Este nota fue publicada en El Nuevo Diario en la edición 649 del 25 de marzo de 1994, en la sección La Nueva Revista
La buena vecindad de las familias Navas e Imparado, radicadas en la calle Córdoba entre Jujuy y Rioja, se convirtió con el tiempo en amistad. Los jóvenes de las casas adyacentes conversaban en la vereda, se contaban sus historias. Oscar salía con sus amigos y cortejaba a algunas niñas en la retreta y Victoria recibía poemas de amor, rubricados por un romántico que la pretendía.

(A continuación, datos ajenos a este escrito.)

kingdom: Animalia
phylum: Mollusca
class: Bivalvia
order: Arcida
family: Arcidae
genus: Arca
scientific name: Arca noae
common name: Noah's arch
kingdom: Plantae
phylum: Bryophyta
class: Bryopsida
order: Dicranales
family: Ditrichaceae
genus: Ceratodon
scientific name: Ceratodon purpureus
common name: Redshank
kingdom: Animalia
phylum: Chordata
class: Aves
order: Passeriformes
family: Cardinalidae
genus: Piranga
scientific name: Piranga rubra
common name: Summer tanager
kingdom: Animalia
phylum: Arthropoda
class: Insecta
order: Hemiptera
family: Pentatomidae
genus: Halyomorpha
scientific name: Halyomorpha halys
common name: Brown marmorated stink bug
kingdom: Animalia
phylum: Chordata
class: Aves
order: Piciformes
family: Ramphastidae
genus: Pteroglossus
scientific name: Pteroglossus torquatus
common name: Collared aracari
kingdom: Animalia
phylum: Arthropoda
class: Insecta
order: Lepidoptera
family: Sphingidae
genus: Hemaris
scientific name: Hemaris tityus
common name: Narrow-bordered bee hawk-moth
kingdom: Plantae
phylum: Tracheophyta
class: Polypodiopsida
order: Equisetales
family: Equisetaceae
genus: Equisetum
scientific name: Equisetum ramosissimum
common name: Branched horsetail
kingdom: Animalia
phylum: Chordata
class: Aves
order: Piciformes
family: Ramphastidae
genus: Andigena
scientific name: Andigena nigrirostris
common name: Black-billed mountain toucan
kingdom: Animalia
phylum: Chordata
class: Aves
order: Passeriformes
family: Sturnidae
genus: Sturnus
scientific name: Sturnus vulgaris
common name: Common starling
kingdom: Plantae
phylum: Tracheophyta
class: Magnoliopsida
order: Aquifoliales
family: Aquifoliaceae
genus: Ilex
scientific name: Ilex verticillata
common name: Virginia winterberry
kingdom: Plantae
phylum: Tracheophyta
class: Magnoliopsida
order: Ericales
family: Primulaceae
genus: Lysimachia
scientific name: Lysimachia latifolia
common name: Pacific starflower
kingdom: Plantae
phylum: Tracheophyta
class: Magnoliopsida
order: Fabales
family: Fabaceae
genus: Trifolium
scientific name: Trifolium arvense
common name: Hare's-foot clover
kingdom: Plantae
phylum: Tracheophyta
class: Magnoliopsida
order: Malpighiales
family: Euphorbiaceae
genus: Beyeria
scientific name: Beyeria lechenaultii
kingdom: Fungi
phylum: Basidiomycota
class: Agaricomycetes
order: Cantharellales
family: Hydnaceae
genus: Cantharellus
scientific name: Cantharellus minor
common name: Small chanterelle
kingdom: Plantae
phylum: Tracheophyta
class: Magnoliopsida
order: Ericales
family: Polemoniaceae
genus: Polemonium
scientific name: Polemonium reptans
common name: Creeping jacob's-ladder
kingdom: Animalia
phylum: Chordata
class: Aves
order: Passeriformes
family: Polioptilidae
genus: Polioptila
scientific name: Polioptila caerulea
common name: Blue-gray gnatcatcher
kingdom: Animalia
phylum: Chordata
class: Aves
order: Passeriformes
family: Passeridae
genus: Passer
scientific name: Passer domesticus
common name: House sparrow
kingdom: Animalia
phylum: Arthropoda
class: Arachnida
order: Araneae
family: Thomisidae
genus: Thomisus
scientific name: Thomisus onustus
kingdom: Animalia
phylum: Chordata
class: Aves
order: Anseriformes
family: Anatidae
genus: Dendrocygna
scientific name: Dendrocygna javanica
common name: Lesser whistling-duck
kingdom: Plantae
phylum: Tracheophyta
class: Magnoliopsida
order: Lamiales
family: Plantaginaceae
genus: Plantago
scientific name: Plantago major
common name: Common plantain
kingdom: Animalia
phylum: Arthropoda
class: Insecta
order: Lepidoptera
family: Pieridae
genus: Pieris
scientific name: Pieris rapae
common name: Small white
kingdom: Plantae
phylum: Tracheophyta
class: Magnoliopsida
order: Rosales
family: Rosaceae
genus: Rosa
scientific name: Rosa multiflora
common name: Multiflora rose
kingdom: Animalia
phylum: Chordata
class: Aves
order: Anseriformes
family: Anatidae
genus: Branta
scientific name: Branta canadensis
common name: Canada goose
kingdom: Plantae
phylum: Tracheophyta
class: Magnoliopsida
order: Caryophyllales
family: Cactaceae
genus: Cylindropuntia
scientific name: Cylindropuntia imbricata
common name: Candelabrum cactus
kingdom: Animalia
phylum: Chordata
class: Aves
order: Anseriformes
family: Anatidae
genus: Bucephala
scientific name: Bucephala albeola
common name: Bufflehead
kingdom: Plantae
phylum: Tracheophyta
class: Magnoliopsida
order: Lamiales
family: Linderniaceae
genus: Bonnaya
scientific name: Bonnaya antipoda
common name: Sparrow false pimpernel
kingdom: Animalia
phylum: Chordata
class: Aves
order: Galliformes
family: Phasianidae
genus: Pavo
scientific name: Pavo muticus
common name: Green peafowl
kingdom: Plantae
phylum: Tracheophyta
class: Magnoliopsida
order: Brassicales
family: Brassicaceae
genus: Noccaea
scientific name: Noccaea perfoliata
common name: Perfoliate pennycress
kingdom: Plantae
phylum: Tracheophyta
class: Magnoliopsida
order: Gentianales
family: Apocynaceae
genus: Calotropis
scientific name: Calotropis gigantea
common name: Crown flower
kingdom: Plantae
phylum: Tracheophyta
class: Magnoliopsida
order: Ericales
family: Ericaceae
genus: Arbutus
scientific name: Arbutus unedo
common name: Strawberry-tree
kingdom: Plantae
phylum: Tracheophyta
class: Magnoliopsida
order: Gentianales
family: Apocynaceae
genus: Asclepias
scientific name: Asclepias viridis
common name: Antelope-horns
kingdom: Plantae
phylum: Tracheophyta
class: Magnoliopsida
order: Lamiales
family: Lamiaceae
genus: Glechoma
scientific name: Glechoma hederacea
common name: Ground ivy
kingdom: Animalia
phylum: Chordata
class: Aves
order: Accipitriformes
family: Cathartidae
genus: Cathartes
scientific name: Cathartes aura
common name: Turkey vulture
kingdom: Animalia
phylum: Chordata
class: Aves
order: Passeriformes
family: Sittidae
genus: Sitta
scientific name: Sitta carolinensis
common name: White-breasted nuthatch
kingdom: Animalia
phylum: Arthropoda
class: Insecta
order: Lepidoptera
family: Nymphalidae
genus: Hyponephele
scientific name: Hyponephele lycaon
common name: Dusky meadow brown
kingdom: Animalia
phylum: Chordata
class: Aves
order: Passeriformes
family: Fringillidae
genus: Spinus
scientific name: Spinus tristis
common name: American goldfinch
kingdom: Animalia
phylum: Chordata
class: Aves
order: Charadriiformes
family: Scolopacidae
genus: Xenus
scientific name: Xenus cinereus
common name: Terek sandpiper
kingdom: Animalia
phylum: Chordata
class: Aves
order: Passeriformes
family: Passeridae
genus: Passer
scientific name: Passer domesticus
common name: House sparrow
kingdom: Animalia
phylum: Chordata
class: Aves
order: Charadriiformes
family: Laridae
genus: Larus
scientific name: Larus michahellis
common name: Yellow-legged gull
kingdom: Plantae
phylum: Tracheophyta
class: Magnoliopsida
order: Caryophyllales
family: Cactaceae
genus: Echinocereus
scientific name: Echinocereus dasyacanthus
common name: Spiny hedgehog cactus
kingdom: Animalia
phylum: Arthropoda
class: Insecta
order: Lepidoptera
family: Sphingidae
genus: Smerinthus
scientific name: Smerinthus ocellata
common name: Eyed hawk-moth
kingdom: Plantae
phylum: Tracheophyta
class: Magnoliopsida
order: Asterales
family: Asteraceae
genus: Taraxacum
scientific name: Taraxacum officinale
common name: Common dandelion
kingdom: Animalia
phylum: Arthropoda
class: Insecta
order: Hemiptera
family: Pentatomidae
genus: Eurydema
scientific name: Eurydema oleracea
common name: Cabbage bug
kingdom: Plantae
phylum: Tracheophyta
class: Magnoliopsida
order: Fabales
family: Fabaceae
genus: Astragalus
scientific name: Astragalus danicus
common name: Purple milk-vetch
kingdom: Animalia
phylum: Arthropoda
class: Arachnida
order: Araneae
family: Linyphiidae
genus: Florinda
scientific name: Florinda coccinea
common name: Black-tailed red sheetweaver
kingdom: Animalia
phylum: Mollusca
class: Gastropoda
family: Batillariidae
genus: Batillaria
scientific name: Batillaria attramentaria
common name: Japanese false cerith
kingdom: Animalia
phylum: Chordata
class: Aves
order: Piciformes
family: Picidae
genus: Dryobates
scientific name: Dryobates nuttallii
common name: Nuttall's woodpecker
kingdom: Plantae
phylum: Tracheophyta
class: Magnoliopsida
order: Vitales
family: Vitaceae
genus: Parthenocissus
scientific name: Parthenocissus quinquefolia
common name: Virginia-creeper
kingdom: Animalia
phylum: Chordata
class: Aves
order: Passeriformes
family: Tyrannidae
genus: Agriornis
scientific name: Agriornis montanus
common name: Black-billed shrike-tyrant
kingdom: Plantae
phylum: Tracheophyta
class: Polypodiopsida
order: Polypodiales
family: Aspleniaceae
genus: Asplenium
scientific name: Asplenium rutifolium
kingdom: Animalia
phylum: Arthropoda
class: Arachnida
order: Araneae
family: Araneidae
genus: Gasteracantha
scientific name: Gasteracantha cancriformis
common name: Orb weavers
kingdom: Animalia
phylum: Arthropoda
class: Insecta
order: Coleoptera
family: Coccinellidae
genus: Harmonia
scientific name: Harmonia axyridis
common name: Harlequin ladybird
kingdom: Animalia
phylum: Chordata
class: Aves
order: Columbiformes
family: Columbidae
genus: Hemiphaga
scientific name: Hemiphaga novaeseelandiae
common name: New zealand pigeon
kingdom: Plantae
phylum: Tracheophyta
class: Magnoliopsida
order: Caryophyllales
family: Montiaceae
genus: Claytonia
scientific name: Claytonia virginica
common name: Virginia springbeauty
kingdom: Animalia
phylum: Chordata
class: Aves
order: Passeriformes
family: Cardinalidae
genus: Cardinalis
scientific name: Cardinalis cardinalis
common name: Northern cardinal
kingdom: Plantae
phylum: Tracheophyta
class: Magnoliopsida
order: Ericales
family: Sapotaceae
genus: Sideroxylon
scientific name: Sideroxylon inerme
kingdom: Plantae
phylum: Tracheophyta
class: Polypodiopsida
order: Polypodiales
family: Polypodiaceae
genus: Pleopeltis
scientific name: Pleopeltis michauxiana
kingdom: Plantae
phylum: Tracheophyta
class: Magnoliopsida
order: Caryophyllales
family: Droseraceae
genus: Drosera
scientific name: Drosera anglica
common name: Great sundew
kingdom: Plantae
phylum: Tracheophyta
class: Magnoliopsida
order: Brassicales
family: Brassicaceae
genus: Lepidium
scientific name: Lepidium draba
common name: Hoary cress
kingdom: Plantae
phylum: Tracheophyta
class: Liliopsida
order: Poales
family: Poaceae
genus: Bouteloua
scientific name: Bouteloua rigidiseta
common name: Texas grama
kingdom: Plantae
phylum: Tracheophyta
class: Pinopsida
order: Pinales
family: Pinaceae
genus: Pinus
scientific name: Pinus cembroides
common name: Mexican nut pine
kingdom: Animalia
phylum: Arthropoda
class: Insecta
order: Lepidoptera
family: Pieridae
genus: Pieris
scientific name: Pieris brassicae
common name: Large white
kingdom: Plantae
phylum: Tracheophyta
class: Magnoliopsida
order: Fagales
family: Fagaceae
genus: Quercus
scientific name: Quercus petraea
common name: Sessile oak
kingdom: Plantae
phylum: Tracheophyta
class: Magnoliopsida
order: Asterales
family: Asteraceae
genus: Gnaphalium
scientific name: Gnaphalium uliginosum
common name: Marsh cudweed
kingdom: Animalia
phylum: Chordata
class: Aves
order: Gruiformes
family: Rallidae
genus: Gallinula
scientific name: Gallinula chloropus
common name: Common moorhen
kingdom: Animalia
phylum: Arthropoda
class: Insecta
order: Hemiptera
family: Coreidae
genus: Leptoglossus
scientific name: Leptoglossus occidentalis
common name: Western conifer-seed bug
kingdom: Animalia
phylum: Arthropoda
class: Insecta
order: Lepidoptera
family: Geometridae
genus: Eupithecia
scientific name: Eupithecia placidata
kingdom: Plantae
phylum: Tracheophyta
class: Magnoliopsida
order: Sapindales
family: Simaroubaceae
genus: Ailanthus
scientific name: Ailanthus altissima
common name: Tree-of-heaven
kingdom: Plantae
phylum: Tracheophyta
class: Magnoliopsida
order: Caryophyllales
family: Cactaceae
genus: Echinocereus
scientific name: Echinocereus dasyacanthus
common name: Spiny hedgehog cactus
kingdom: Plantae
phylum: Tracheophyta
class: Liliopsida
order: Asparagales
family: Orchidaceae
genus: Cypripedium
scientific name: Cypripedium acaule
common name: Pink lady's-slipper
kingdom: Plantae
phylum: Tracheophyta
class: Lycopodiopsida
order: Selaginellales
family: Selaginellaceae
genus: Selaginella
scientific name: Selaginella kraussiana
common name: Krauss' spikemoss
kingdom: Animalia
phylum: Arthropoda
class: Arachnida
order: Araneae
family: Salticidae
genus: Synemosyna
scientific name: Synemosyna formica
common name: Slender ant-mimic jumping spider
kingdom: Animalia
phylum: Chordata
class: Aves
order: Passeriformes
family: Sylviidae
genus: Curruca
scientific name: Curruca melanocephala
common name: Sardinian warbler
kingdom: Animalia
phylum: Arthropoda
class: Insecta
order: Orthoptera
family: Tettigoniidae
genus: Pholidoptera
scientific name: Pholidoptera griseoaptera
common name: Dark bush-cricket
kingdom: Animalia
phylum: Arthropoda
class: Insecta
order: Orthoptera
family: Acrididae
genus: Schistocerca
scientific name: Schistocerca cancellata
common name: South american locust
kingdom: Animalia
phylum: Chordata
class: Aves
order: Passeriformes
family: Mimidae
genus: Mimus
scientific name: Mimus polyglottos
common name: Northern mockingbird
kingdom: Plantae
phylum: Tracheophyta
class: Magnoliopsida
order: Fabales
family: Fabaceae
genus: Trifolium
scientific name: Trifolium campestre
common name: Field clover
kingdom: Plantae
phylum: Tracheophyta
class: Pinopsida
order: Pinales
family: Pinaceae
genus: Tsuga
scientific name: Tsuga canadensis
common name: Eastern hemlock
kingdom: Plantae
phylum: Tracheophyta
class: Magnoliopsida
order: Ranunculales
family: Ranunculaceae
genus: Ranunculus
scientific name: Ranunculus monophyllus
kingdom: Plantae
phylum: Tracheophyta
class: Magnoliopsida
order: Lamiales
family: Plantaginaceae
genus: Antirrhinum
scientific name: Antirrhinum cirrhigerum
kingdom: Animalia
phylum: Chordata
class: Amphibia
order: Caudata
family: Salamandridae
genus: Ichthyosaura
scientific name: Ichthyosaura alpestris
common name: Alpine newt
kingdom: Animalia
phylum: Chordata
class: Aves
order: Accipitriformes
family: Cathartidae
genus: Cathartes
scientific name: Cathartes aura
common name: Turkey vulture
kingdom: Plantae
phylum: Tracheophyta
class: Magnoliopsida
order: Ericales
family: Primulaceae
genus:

Pero, "tanto va el cántaro a la fuente...", que en una fiesta de casamiento, la chica y el muchacho —tal vez porque se encontraban en un ámbito distinto al cotidiano—, conversaron de "otras cosas" y se pusieron de novios.
A pesar de la relación amistosa de las familias, Oscar Imparado debió pedir la mano de Victoria Navas de acuerdo a las normas de la época. La conversación del muchacho con el futuro suegro duró varias horas, mientras las mujeres de la casa, algo nerviosas, permanecían encerradas en otra habitación, sin poder enterarse de nada.
El noviazgo duró aproximadamente dos años, un tiempo menos de lo planificado, porque pensaban casarse en octubre del 44 pero, al igual que su hermana y ante la posibilidad del alejamiento de los padres a raíz del terremoto, la pareja fijó fecha para el 3 de febrero —tres días después de la boda de Julia Navas y Pedro Guerri—.
El casamiento por el civil se concretó en una carpa instalada en la plaza de Trinidad y el acto religioso en la iglesia del mismo barrio: "estaba medio caída, el techo y las paredes con grietas; los bancos semi-destruidos, pero el altar había quedado intacto y ese detalle contribuyó, enormemente para que la ceremonia resultara bonita, aunque yo vestía un ajuar prestado" —cuenta aún enternecida Victoria—.
La luna de miel fue muy corta: una semanita en Mendoza y al regreso la flamante pareja se edificó, con los desechos de la mueblería de don Baldomero Navas, una especie de cuarto privado en la finca del tío del marido hasta que reconstruyeron la casa de los Imparado, en la calle Córdoba, y allí se trasladaron los recién casados.
Al año y dos meses del casamiento nació la primera de las hijas, Susana y después, con diferencia de dos años entre ellos, llegaron Jorge e Irma. Para el cuarto los cálculos no resultaron tan precisos, pués Roberto demoró treinta y seis meses en hacer su aparición.
Victoria entonces se dedicaba atentamente al cuidado de los niños y recopilaba recetas de cocina que preparaba afanosamente, "para desmentir la fama que me habían hecho de que sólo sabía hacer flanes —una risa amplia y espontánea acompaña la confesión de la señora—.
Mientras tanto, Oscar ejercía el artesanal oficio de diseñar y fabricar herraduras para caballos e inventaba una máquina para trabajar el aluminio con mayor facilidad y precisión. La eficiencia puesta en su trabajo y el prestigio adquirido los condujo a Mendoza, donde en aquel tiempo abundaban los aras.
"Nos fuimos en el 52 y regresamos diez años después, cuando mi padre, que finalmente se quedó en San Juan, le propuso a los yernos integrar una sociedad en la ya reconstruida mueblería Navas; vendimos una casa que teníamos en Mendoza y compramos ésta donde nos hemos quedado definitivamente" —cuenta Victoria en la antecocina del hogar, mientras su marido deambula por el patio en los preparativos del ritual colectivo para la fabricación de conservas de tomates que los ocupará en la noche—.
En la mueblería don Oscar permaneció otros diez años para luego retomar el original oficio que aún no ha logrado abandonar. "Aquí en la casa y aunque ya esté jubilado tiene su taller y siempre es visitado por algún cliente, porque a todos los caballos de polo de San Juan los ha herrado él" -manifiesta la señora, mientras el señor prefiere continuar en el anonimato-.
Y así, mientras los vástagos fueron creciendo, adoptando diferentes profesiones, casándose y convirtiendo a Victoria y Oscar en abuelos, entre encuentros con amigos, reuniones familiares y frecuentes viajes, la pareja Navas—Imparado llegó a las bodas de oro, "pero esta vez nos fuimos de luna de miel antes de cumplir la fecha de casados" otra vez la risa ancha aparece en el rostro de la dama, quien con emoción y agradecimiento refiere detalles de la fiesta que le organizaron sus hijos para celebrar el acontecimiento: "casi me hacen llorar cuando en mitad del baile cayeron sobre nuestras cabezas cantidades de globos de colores que pendían del techo" –dice– y confiesa que aprovechó la ocasión para apretarse bien fuerte al hombre con el que compartió casi toda su existencia.